Encourage your preschooler to tell you or another grownup if she’s feeling mad or upset instead of shoving her playmate or bopping him on the head with a toy. Too often, youngsters release their anger and frustration by becoming physically aggressive toward others who happen to be in their way at the time. When a situation heats up, taking your child outside to play gives her an outlet for all that extra energy. Use physical activity to redirect her emotional energy and decrease her impulsive behavior.
Compare your child’s temperament to your own. Accept that you and he may react differently to the same kinds of situations, suggests Dr. Michelle Anthony, an expert in developmental psychology. If you and your preschooler’s personalities fall on opposite ends of the spectrum, he may be more likely than you to want immediate gratification. Instead of letting his behavior get to you, try to understand where he’s coming from so that you can help him manage his feelings.

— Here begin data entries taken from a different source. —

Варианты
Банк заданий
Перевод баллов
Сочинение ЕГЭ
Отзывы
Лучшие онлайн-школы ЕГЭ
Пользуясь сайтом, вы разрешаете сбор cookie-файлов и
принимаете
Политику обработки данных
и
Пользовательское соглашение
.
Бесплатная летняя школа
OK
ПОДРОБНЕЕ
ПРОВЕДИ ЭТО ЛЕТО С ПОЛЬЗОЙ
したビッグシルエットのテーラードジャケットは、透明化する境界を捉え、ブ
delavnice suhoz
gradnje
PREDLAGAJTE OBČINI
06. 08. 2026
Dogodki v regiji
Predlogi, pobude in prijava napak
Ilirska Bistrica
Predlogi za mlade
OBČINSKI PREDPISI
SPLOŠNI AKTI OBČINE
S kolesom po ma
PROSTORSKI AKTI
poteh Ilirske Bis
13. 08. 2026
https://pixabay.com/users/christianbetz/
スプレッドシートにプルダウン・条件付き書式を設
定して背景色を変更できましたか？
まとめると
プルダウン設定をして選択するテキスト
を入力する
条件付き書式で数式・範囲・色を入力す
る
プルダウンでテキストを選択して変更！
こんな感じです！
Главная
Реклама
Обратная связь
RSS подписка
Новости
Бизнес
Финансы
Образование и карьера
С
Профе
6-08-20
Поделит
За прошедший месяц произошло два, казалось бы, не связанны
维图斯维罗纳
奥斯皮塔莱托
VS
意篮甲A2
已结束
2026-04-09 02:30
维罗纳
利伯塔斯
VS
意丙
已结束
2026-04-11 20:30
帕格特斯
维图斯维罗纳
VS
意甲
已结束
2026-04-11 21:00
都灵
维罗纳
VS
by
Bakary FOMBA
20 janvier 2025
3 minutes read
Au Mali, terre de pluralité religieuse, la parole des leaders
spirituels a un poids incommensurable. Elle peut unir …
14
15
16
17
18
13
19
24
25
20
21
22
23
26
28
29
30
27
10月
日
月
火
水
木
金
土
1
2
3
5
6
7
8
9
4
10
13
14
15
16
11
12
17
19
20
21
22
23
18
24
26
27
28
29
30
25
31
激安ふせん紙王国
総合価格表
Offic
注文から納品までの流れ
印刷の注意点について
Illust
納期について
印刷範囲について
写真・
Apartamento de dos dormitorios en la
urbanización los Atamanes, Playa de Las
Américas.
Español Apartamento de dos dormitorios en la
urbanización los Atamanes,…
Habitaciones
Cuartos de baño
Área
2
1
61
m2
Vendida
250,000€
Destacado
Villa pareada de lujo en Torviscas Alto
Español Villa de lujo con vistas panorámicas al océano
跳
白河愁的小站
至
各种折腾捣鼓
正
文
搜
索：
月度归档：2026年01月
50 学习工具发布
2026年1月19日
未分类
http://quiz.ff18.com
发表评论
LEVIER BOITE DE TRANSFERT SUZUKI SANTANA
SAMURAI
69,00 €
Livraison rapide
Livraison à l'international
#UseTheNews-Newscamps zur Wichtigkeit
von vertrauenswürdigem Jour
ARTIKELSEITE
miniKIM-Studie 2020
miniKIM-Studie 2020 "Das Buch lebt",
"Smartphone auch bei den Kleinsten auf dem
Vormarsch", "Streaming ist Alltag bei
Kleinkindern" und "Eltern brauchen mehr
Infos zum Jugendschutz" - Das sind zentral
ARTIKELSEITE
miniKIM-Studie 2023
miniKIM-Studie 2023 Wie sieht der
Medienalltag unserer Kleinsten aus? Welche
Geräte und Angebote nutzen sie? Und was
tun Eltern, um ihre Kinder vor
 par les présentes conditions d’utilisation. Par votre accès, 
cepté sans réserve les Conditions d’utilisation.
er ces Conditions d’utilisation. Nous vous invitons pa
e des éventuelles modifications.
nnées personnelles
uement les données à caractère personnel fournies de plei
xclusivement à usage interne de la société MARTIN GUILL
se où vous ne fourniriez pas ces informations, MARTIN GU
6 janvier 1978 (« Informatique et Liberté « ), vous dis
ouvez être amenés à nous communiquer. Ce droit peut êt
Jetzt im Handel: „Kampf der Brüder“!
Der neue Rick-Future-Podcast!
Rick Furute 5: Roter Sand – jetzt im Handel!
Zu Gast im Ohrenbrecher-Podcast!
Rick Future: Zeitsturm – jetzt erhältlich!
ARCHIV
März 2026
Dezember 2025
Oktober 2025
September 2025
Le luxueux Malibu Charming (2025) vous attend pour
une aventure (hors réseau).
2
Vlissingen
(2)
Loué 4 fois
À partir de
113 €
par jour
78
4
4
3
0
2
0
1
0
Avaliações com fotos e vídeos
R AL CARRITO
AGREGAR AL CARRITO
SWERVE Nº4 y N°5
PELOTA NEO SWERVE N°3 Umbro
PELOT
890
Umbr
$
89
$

Let your little one know what types of behaviors you and other adult caregivers won’t allow. Tell her that nice little girls and boys don’t kick, smack or bite their classmates when they don’t get their way. At the same time, remember that it’s normal for kids this age to lack impulse control until their language skills develop enough so that they can tell you what they want.
Teach your child that there are other solutions when things don’t go his way. Rather than running off with a toy truck he doesn’t want to share, explain that the polite thing to do is to take turns. It may also help to remove your child from a potentially stressful situation before his agitation rises.
Establish consequences for when your child misbehaves. Enforce the same consequence each time an inappropriate behavior occurs so that your preschooler knows what to expect. If you decide to use a time-out as your method of discipline when your child acts on impulse, give her a time-out every time she behaves that way. AskDrSears.com points out that by this age, kids understand that there's a link between misbehaving and paying the consequences.
Remind your child frequently how you expect him to behave. If your preschooler grabs a toy out of another child’s hands, tell him that he must say he’s sorry and then give the toy back. Show him calming ways, such as finger painting or playing in warm water or sand, to release his pent-up frustration.